2014年,Pussy Riot登上《名利場》雜誌。

如果這批普遍來自知識份子家庭(這也解釋了他們對英語和其它形式的文化資本掌握良好),對技術在行、受良好教育的城市年輕人作為Pussy Riot的支持者的確形成了一個新階級的話,那麼這個階級需要維護一種非經濟性的邊界,以及和那些「教養不足者」之間進行區別的分界線。不用直接運用經濟不平等概念,就可以製造階級差異,因為「文化觀念與排斥和/或統治的模式是彼此牽連的」,也可以通過使用多種形式的資本——甚至是話語的力量——被創造出來。例如,「羞辱」和將教養不足者曝光便是通過話語確立區分線的一種機制。下面的例子也許有助於解釋如何維持這些區分線。
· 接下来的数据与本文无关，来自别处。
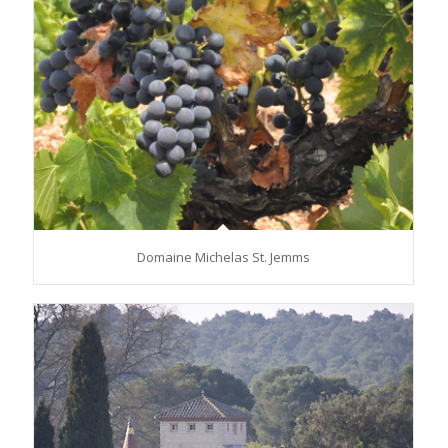
Domaine Michelas St. Jemms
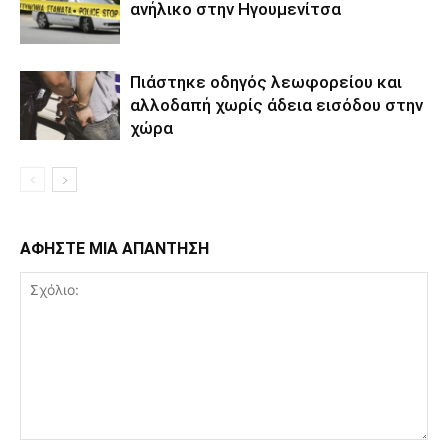
ανήλικο στην Ηγουμενίτσα
Πιάστηκε οδηγός λεωφορείου και
αλλοδαπή χωρίς άδεια εισόδου στην
χώρα
ΑΦΗΣΤΕ ΜΙΑ ΑΠΑΝΤΗΣΗ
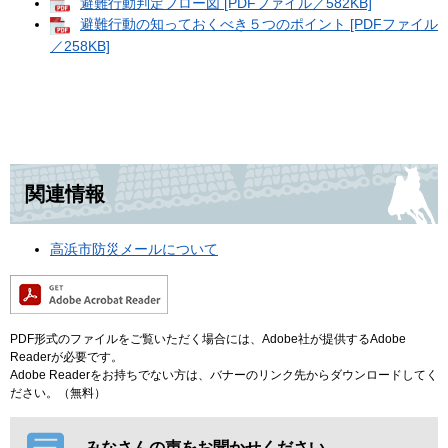
避難行動判定フロー図 [PDFファイル／582KB]
避難行動の知っておくべき５つのポイント [PDFファイル
／258KB]
関連情報
高浜市防災メールについて
PDF形式のファイルをご覧いただく場合には、Adobe社が提供するAdobe
Readerが必要です。
Adobe Readerをお持ちでない方は、バナーのリンク先からダウンロードしてく
ださい。（無料）
みなさんの声をお聞かせください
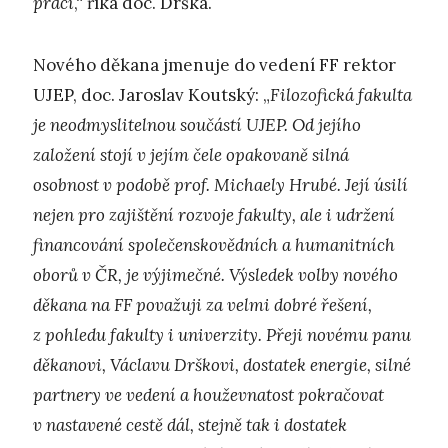
práci
,“ říká doc. Drška.
Nového děkana jmenuje do vedení FF rektor
UJEP, doc. Jaroslav Koutský: „
Filozofická fakulta
je neodmyslitelnou součástí UJEP. Od jejího
založení stojí v jejím čele opakovaně silná
osobnost v podobě prof. Michaely Hrubé. Její úsilí
nejen pro zajištění rozvoje fakulty, ale i udržení
financování společenskovědních a humanitních
oborů v ČR, je výjimečné. Výsledek volby nového
děkana na FF považuji za velmi dobré řešení,
z pohledu fakulty i univerzity. Přeji novému panu
děkanovi, Václavu Drškovi, dostatek energie, silné
partnery ve vedení a houževnatost pokračovat
v nastavené cestě dál, stejně tak i dostatek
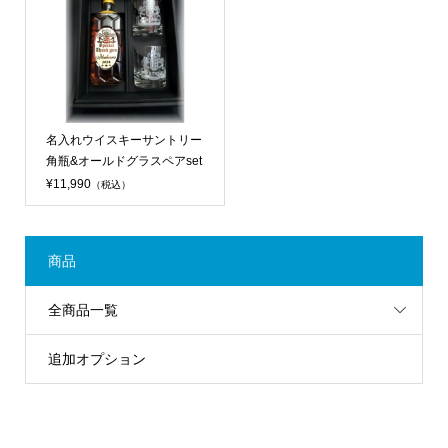
名入れウイスキーサントリー
角瓶&オールドグラスペアset
¥11,990
（税込）
商品
全商品一覧
追加オプション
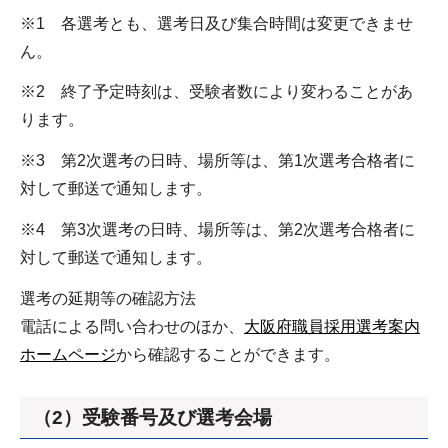
※1 各選考とも、選考日及び集合時間は変更できませ
ん。
※2 終了予定時刻は、受験者数により変わることがあ
ります。
※3 第2次選考の日時、場所等は、第1次選考合格者に
対して郵送で通知します。
※4 第3次選考の日時、場所等は、第2次選考合格者に
対して郵送で通知します。
選考の延期等の確認方法
電話による問い合わせのほか、
大阪府職員採用選考案内
ホームページ
から確認することができます。
（2）受験番号及び選考会場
在2013年紅場舉行的一場抗議中,莫斯科的同性戀活動家們打出一張大幅海報,上面寫著「恐同是群氓(bydlo)的宗教(Homophobia is the religion of cattle)」。在俄羅斯,bydlo是一個帶有強烈感情色彩的詞,同時指涉下層經濟階級和「懶漢」。明面上,活動家們在羞辱恐同者;然而這也暗示著,他們將「無產階級,卑微的平民(proles)」與「群氓(cattle)」等同起來,創造了社會排斥準繩,以維持他們智力勞動者、專家、甚至人權活動家(因為這是一個道德地位)的「受過啟蒙的」地位,這些也是他們身份的基礎。

橫幅上的字:恐同是群氓的宗教。事實上支持同性戀人士本身也很貼合現在歐美流行的性別/性取向平權主張。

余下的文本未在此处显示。